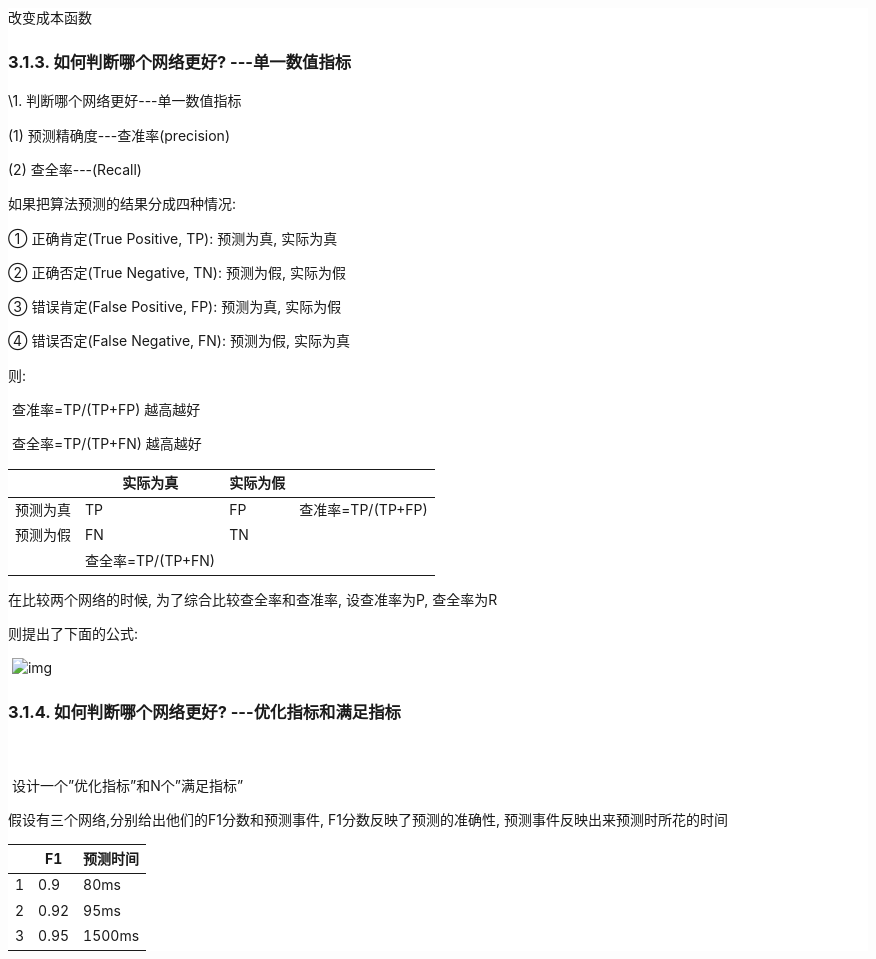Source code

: 改变成本函数

 

### **3.1.3.** 如何判断哪个网络更好? ---单一数值指标

\1. 判断哪个网络更好---单一数值指标

(1) 预测精确度---查准率(precision)

(2) 查全率---(Recall)

如果把算法预测的结果分成四种情况:

① 正确肯定(True Positive, TP): 预测为真, 实际为真

② 正确否定(True Negative, TN): 预测为假, 实际为假

③ 错误肯定(False Positive, FP): 预测为真, 实际为假

④ 错误否定(False Negative, FN): 预测为假, 实际为真

则:

​	查准率=TP/(TP+FP) 越高越好

​	查全率=TP/(TP+FN) 越高越好

|          | 实际为真          | 实际为假 |                   |
| -------- | ----------------- | -------- | ----------------- |
| 预测为真 | TP                | FP       | 查准率=TP/(TP+FP) |
| 预测为假 | FN                | TN       |                   |
|          | 查全率=TP/(TP+FN) |          |                   |

在比较两个网络的时候, 为了综合比较查全率和查准率, 设查准率为P, 查全率为R

 则提出了下面的公式:

​			![img](/images/%E4%BA%BA%E5%B7%A5%E6%99%BA%E8%83%BD%E7%AC%94%E8%AE%B0/wps331.png)

 

### **3.1.4.** 如何判断哪个网络更好? ---优化指标和满足指标

​	

​	设计一个”优化指标”和N个”满足指标”

 

假设有三个网络,分别给出他们的F1分数和预测事件, F1分数反映了预测的准确性, 预测事件反映出来预测时所花的时间

 

|      | F1   | 预测时间 |
| ---- | ---- | -------- |
| 1    | 0.9  | 80ms     |
| 2    | 0.92 | 95ms     |
| 3    | 0.95 | 1500ms   |
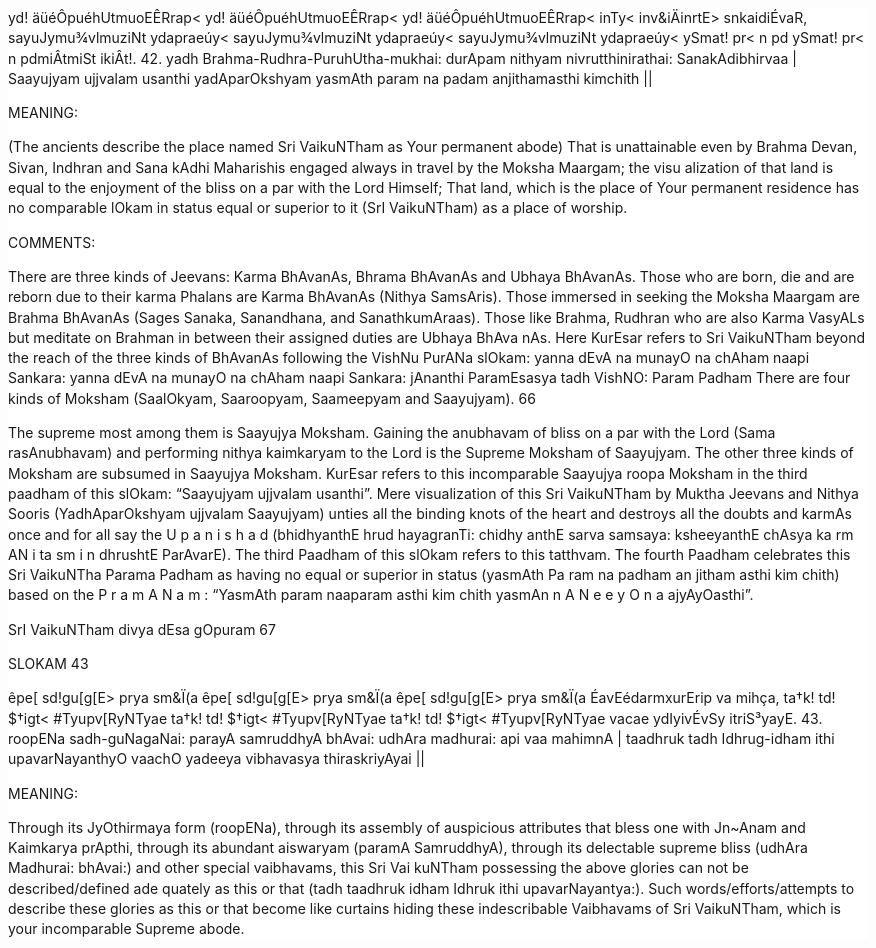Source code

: yd! äüéÔpuéhUtmuoEÊRrap< yd! äüéÔpuéhUtmuoEÊRrap< yd! äüéÔpuéhUtmuoEÊRrap< 
inTy< inv&iÄinrtE> snkaidiÉvaR, sayuJymu¾vlmuziNt ydapraeúy< sayuJymu¾vlmuziNt ydapraeúy< sayuJymu¾vlmuziNt ydapraeúy< 
ySmat! pr< n pd ySmat! pr< n pdmiÂtmiSt ikiÂt!. 42. yadh Brahma-Rudhra-PuruhUtha-mukhai: durApam nithyam nivrutthinirathai: SanakAdibhirvaa | Saayujyam ujjvalam usanthi yadAparOkshyam  yasmAth param na padam anjithamasthi kimchith || 

MEANING: 

(The ancients describe the place named Sri VaikuNTham as Your permanent abode) That is unattainable even by Brahma Devan, Sivan, Indhran and Sana kAdhi Maharishis engaged always in travel by the Moksha Maargam; the visu alization of that land is equal to the enjoyment of the bliss on a par with the Lord Himself; That land, which is the place of Your permanent residence has no comparable lOkam in status equal or superior to it (SrI VaikuNTham) as a place of worship.  

COMMENTS: 

There are three kinds of Jeevans: Karma BhAvanAs, Bhrama BhAvanAs and Ubhaya BhAvanAs. Those who are born, die and are reborn due to their karma Phalans are Karma BhAvanAs (Nithya SamsAris). Those immersed in seeking the Moksha Maargam are Brahma BhAvanAs (Sages Sanaka, Sanandhana, and SanathkumAraas). Those like Brahma, Rudhran who are also Karma VasyALs but meditate on Brahman in between their assigned duties are Ubhaya BhAva nAs. Here KurEsar refers to Sri VaikuNTham beyond the reach of the three kinds of BhAvanAs following the VishNu PurANa slOkam: yanna dEvA na munayO na chAham naapi Sankara: yanna dEvA na munayO na chAham naapi Sankara: jAnanthi ParamEsasya tadh VishNO: Param Padham There are four kinds of Moksham (SaalOkyam, Saaroopyam, Saameepyam and Saayujyam). 66  

The supreme most among them is Saayujya Moksham. Gaining the anubhavam of bliss on a par with the Lord (Sama rasAnubhavam) and performing nithya kaimkaryam to the Lord is the Supreme Moksham of Saayujyam. The other three kinds of Moksham are subsumed in Saayujya Moksham. KurEsar refers to this incomparable Saayujya roopa Moksham in the third paadham of this slOkam: “Saayujyam ujjvalam usanthi”. Mere visualization of this Sri VaikuNTham by Muktha Jeevans and Nithya Sooris (YadhAparOkshyam ujjvalam Saayujyam) unties all the binding knots of the heart and destroys all the doubts and karmAs once and for all say the U p a n i s h a d (bhidhyanthE hrud hayagranTi: chidhy anthE sarva samsaya: ksheeyanthE chAsya ka rm AN i ta sm i n  dhrushtE ParAvarE). The third Paadham of this slOkam refers to this tatthvam. The fourth Paadham celebrates this Sri VaikuNTha Parama Padham as having no equal or superior in status (yasmAth Pa ram na padham an jitham asthi kim chith) based on the P r a m A N a m : “YasmAth param naaparam asthi kim chith yasmAn n A N e e y O n a ajyAyOasthi”.  

SrI VaikuNTham divya dEsa gOpuram 67  


SLOKAM 43 

êpe[ sd!gu[g[E> prya sm&Ï(a êpe[ sd!gu[g[E> prya sm&Ï(a êpe[ sd!gu[g[E> prya sm&Ï(a 
ÉavEédarmxurErip va mihça, ta†k! td! $†igt< #Tyupv[RyNTyae ta†k! td! $†igt< #Tyupv[RyNTyae ta†k! td! $†igt< #Tyupv[RyNTyae 
vacae ydIyivÉvSy itriS³yayE. 43. roopENa sadh-guNagaNai: parayA samruddhyA bhAvai: udhAra madhurai: api vaa mahimnA | taadhruk tadh Idhrug-idham ithi upavarNayanthyO  vaachO yadeeya vibhavasya thiraskriyAyai || 

MEANING:  

Through its JyOthirmaya form (roopENa), through its assembly of auspicious attributes that bless one with Jn~Anam and Kaimkarya prApthi, through its abundant aiswaryam (paramA SamruddhyA), through its delectable supreme bliss (udhAra Madhurai: bhAvai:) and other special vaibhavams, this Sri Vai kuNTham possessing the above glories can not be described/defined ade quately as this or that (tadh taadhruk idham Idhruk ithi upavarNayantya:). Such words/efforts/attempts to describe these glories as this or that become like curtains hiding these indescribable Vaibhavams of Sri VaikuNTham, which is your incomparable Supreme abode.  
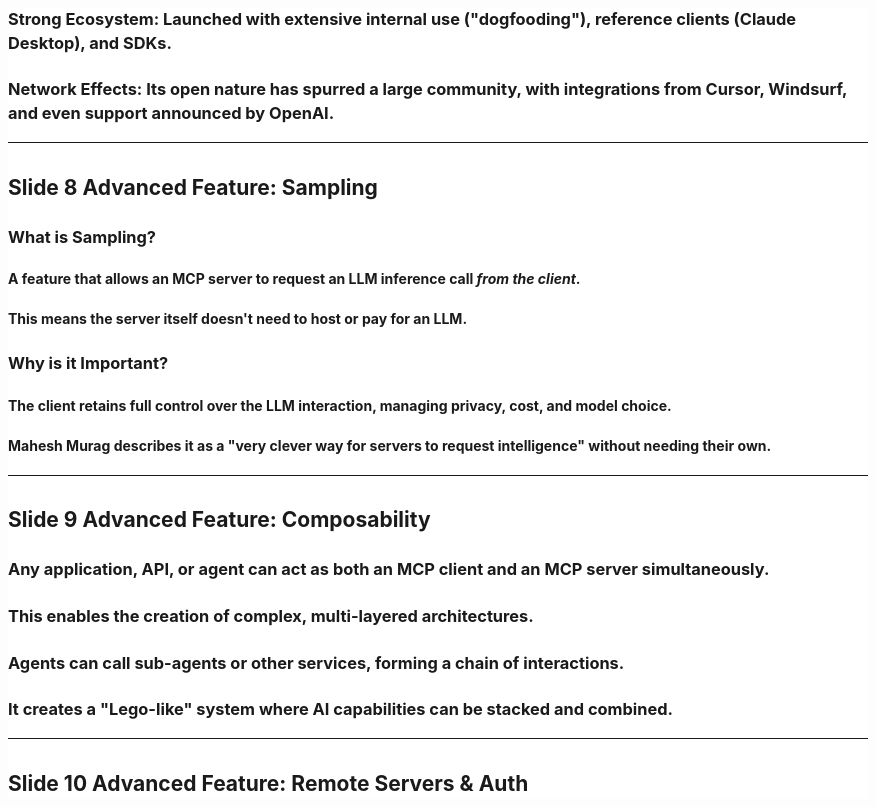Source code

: ### **Strong Ecosystem:** Launched with extensive internal use ("dogfooding"), reference clients (Claude Desktop), and SDKs.

### **Network Effects:** Its open nature has spurred a large community, with integrations from Cursor, Windsurf, and even support announced by OpenAI.

-----

## Slide 8 Advanced Feature: Sampling

### What is Sampling?

#### A feature that allows an MCP server to request an LLM inference call *from the client*.

#### This means the server itself doesn't need to host or pay for an LLM.

### Why is it Important?

#### The client retains full control over the LLM interaction, managing privacy, cost, and model choice.

#### Mahesh Murag describes it as a "very clever way for servers to request intelligence" without needing their own.

-----

## Slide 9 Advanced Feature: Composability

### Any application, API, or agent can act as both an MCP client and an MCP server simultaneously.

### This enables the creation of complex, multi-layered architectures.

### Agents can call sub-agents or other services, forming a chain of interactions.

### It creates a "Lego-like" system where AI capabilities can be stacked and combined.

-----

## Slide 10 Advanced Feature: Remote Servers & Auth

_What to work on:_ Set the data above down again exactly as given, with no pictures.

_Exercise solution:_
Source code

: 改变成本函数

 

### **3.1.3.** 如何判断哪个网络更好? ---单一数值指标

\1. 判断哪个网络更好---单一数值指标

(1) 预测精确度---查准率(precision)

(2) 查全率---(Recall)

如果把算法预测的结果分成四种情况:

① 正确肯定(True Positive, TP): 预测为真, 实际为真

② 正确否定(True Negative, TN): 预测为假, 实际为假

③ 错误肯定(False Positive, FP): 预测为真, 实际为假

④ 错误否定(False Negative, FN): 预测为假, 实际为真

则:

​	查准率=TP/(TP+FP) 越高越好

​	查全率=TP/(TP+FN) 越高越好

|          | 实际为真          | 实际为假 |                   |
| -------- | ----------------- | -------- | ----------------- |
| 预测为真 | TP                | FP       | 查准率=TP/(TP+FP) |
| 预测为假 | FN                | TN       |                   |
|          | 查全率=TP/(TP+FN) |          |                   |

在比较两个网络的时候, 为了综合比较查全率和查准率, 设查准率为P, 查全率为R

 则提出了下面的公式:

​			![img](/images/%E4%BA%BA%E5%B7%A5%E6%99%BA%E8%83%BD%E7%AC%94%E8%AE%B0/wps331.png)

 

### **3.1.4.** 如何判断哪个网络更好? ---优化指标和满足指标

​	

​	设计一个”优化指标”和N个”满足指标”

 

假设有三个网络,分别给出他们的F1分数和预测事件, F1分数反映了预测的准确性, 预测事件反映出来预测时所花的时间

 

|      | F1   | 预测时间 |
| ---- | ---- | -------- |
| 1    | 0.9  | 80ms     |
| 2    | 0.92 | 95ms     |
| 3    | 0.95 | 1500ms   |
Source code

: yd! äüéÔpuéhUtmuoEÊRrap< yd! äüéÔpuéhUtmuoEÊRrap< yd! äüéÔpuéhUtmuoEÊRrap< 
inTy< inv&iÄinrtE> snkaidiÉvaR, sayuJymu¾vlmuziNt ydapraeúy< sayuJymu¾vlmuziNt ydapraeúy< sayuJymu¾vlmuziNt ydapraeúy< 
ySmat! pr< n pd ySmat! pr< n pdmiÂtmiSt ikiÂt!. 42. yadh Brahma-Rudhra-PuruhUtha-mukhai: durApam nithyam nivrutthinirathai: SanakAdibhirvaa | Saayujyam ujjvalam usanthi yadAparOkshyam  yasmAth param na padam anjithamasthi kimchith || 

MEANING: 

(The ancients describe the place named Sri VaikuNTham as Your permanent abode) That is unattainable even by Brahma Devan, Sivan, Indhran and Sana kAdhi Maharishis engaged always in travel by the Moksha Maargam; the visu alization of that land is equal to the enjoyment of the bliss on a par with the Lord Himself; That land, which is the place of Your permanent residence has no comparable lOkam in status equal or superior to it (SrI VaikuNTham) as a place of worship.  

COMMENTS: 

There are three kinds of Jeevans: Karma BhAvanAs, Bhrama BhAvanAs and Ubhaya BhAvanAs. Those who are born, die and are reborn due to their karma Phalans are Karma BhAvanAs (Nithya SamsAris). Those immersed in seeking the Moksha Maargam are Brahma BhAvanAs (Sages Sanaka, Sanandhana, and SanathkumAraas). Those like Brahma, Rudhran who are also Karma VasyALs but meditate on Brahman in between their assigned duties are Ubhaya BhAva nAs. Here KurEsar refers to Sri VaikuNTham beyond the reach of the three kinds of BhAvanAs following the VishNu PurANa slOkam: yanna dEvA na munayO na chAham naapi Sankara: yanna dEvA na munayO na chAham naapi Sankara: jAnanthi ParamEsasya tadh VishNO: Param Padham There are four kinds of Moksham (SaalOkyam, Saaroopyam, Saameepyam and Saayujyam). 66  

The supreme most among them is Saayujya Moksham. Gaining the anubhavam of bliss on a par with the Lord (Sama rasAnubhavam) and performing nithya kaimkaryam to the Lord is the Supreme Moksham of Saayujyam. The other three kinds of Moksham are subsumed in Saayujya Moksham. KurEsar refers to this incomparable Saayujya roopa Moksham in the third paadham of this slOkam: “Saayujyam ujjvalam usanthi”. Mere visualization of this Sri VaikuNTham by Muktha Jeevans and Nithya Sooris (YadhAparOkshyam ujjvalam Saayujyam) unties all the binding knots of the heart and destroys all the doubts and karmAs once and for all say the U p a n i s h a d (bhidhyanthE hrud hayagranTi: chidhy anthE sarva samsaya: ksheeyanthE chAsya ka rm AN i ta sm i n  dhrushtE ParAvarE). The third Paadham of this slOkam refers to this tatthvam. The fourth Paadham celebrates this Sri VaikuNTha Parama Padham as having no equal or superior in status (yasmAth Pa ram na padham an jitham asthi kim chith) based on the P r a m A N a m : “YasmAth param naaparam asthi kim chith yasmAn n A N e e y O n a ajyAyOasthi”.  

SrI VaikuNTham divya dEsa gOpuram 67  


SLOKAM 43 

êpe[ sd!gu[g[E> prya sm&Ï(a êpe[ sd!gu[g[E> prya sm&Ï(a êpe[ sd!gu[g[E> prya sm&Ï(a 
ÉavEédarmxurErip va mihça, ta†k! td! $†igt< #Tyupv[RyNTyae ta†k! td! $†igt< #Tyupv[RyNTyae ta†k! td! $†igt< #Tyupv[RyNTyae 
vacae ydIyivÉvSy itriS³yayE. 43. roopENa sadh-guNagaNai: parayA samruddhyA bhAvai: udhAra madhurai: api vaa mahimnA | taadhruk tadh Idhrug-idham ithi upavarNayanthyO  vaachO yadeeya vibhavasya thiraskriyAyai || 

MEANING:  

Through its JyOthirmaya form (roopENa), through its assembly of auspicious attributes that bless one with Jn~Anam and Kaimkarya prApthi, through its abundant aiswaryam (paramA SamruddhyA), through its delectable supreme bliss (udhAra Madhurai: bhAvai:) and other special vaibhavams, this Sri Vai kuNTham possessing the above glories can not be described/defined ade quately as this or that (tadh taadhruk idham Idhruk ithi upavarNayantya:). Such words/efforts/attempts to describe these glories as this or that become like curtains hiding these indescribable Vaibhavams of Sri VaikuNTham, which is your incomparable Supreme abode.  
Source code

: ### **Strong Ecosystem:** Launched with extensive internal use ("dogfooding"), reference clients (Claude Desktop), and SDKs.

### **Network Effects:** Its open nature has spurred a large community, with integrations from Cursor, Windsurf, and even support announced by OpenAI.

-----

## Slide 8 Advanced Feature: Sampling

### What is Sampling?

#### A feature that allows an MCP server to request an LLM inference call *from the client*.

#### This means the server itself doesn't need to host or pay for an LLM.

### Why is it Important?

#### The client retains full control over the LLM interaction, managing privacy, cost, and model choice.

#### Mahesh Murag describes it as a "very clever way for servers to request intelligence" without needing their own.

-----

## Slide 9 Advanced Feature: Composability

### Any application, API, or agent can act as both an MCP client and an MCP server simultaneously.

### This enables the creation of complex, multi-layered architectures.

### Agents can call sub-agents or other services, forming a chain of interactions.

### It creates a "Lego-like" system where AI capabilities can be stacked and combined.

-----

## Slide 10 Advanced Feature: Remote Servers & Auth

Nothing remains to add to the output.